Although Kroesch set up the basic framework, the students had a great deal of choice and personal responsibility in this project. This work also exemplifies “student centeredness.” As Kohn would agree, this project is not done to the students, but rather done to the teacher with student choice, interest and input. Kroesch confessed that his role became less of the sage and more of a facilitator and coach of student problem-solving. Not only did he have to guide students through the tasks assigned, but also how to stay vital cooperative teams. Kroesch taught the whole child.
This project required discussion and involvement in a moral and ethical topic where concern for the health of fellow human beings was central to the topic. This sort of project immerses young adults in a genuine issue of personal, local and national responsibility. In addition, Gary’s students experienced Ed Hallowell’s idea of connection, with the teacher and among students as well as the greater community (in fact there have been over 20,000 hits on this Wikispace just this year). Finally, this is the very form of learning championed by Kohn’s idea of “constructivist” education where the students were exposed to several facts and skills, but they were “in a context” and were “for a greater purpose.”

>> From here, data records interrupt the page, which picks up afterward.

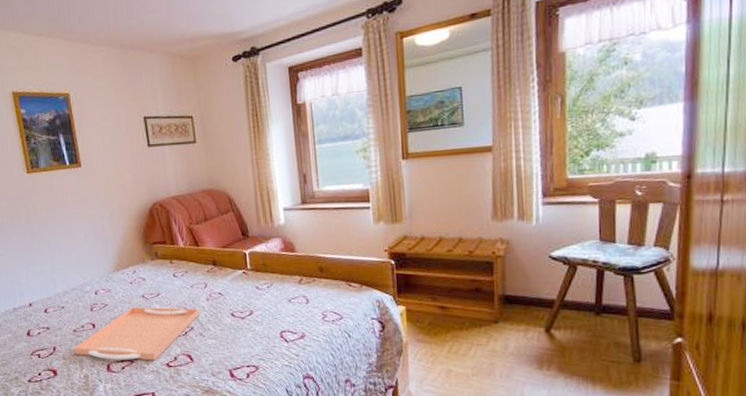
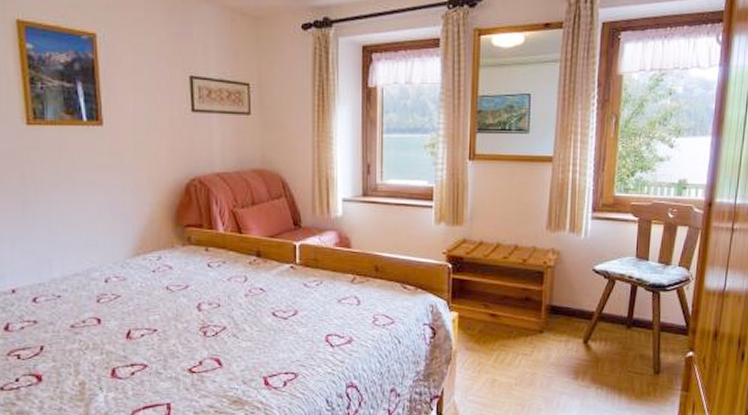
serving tray: present [73,306,201,361] -> none [69,300,236,365]

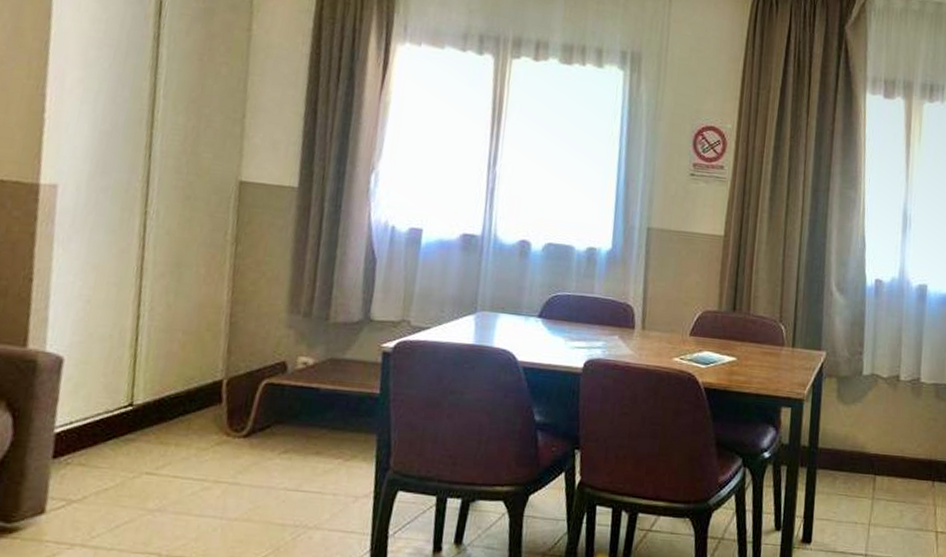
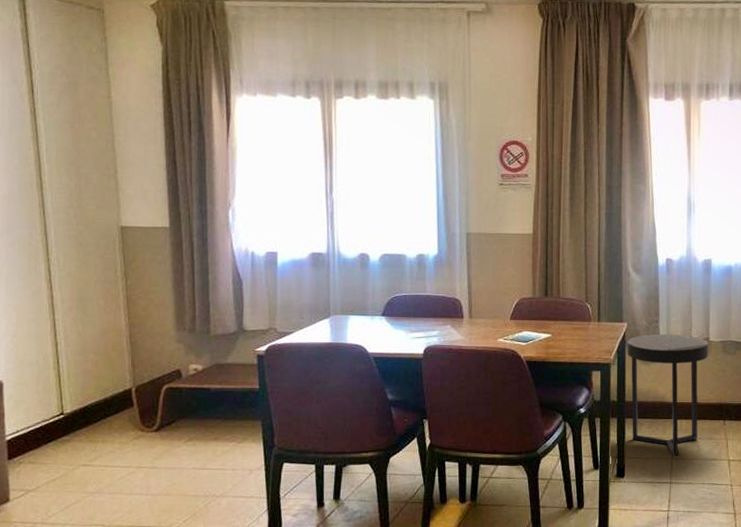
side table: none [824,368,920,521] -> present [627,333,709,456]

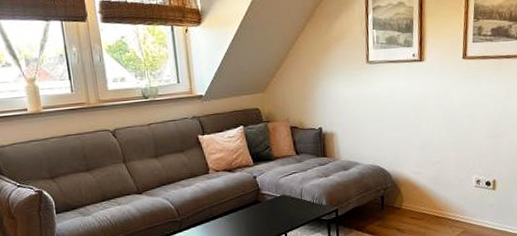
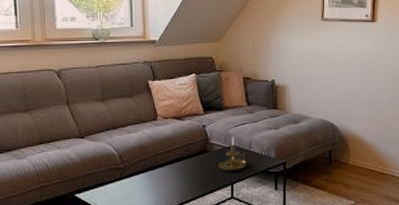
candle holder: none [271,186,299,221] -> present [218,136,247,172]

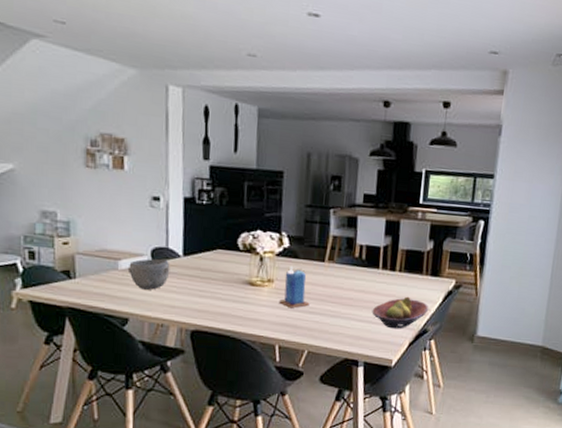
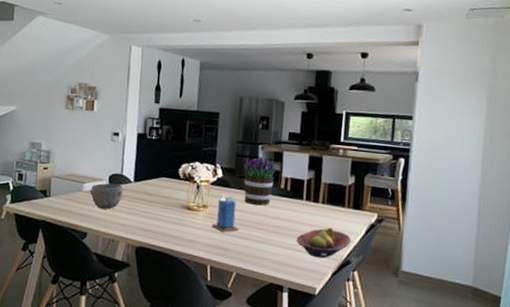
bouquet: none [313,222,349,277] -> present [243,157,275,206]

21st century learning needs these other layers of experience and expectation: moral purpose, student choice, collaboration and connection. Unless children get practice and exposure to real-world problem-solving and are allowed to experience the organic nature of struggle with fewer and fewer scaffolds, we risk making adults afraid of risking and working on teams. Howard Gardner bemoaned students that were just good at possessing the right answer when he confessed that most of the students at his own school, Harvard, shared one negative trait, that of “risk aversion.” For the ever-changing brave new world we are entering, this will not do. We don’t need people who are only willing to know the right answer, but rather people who are willing to find the best answer.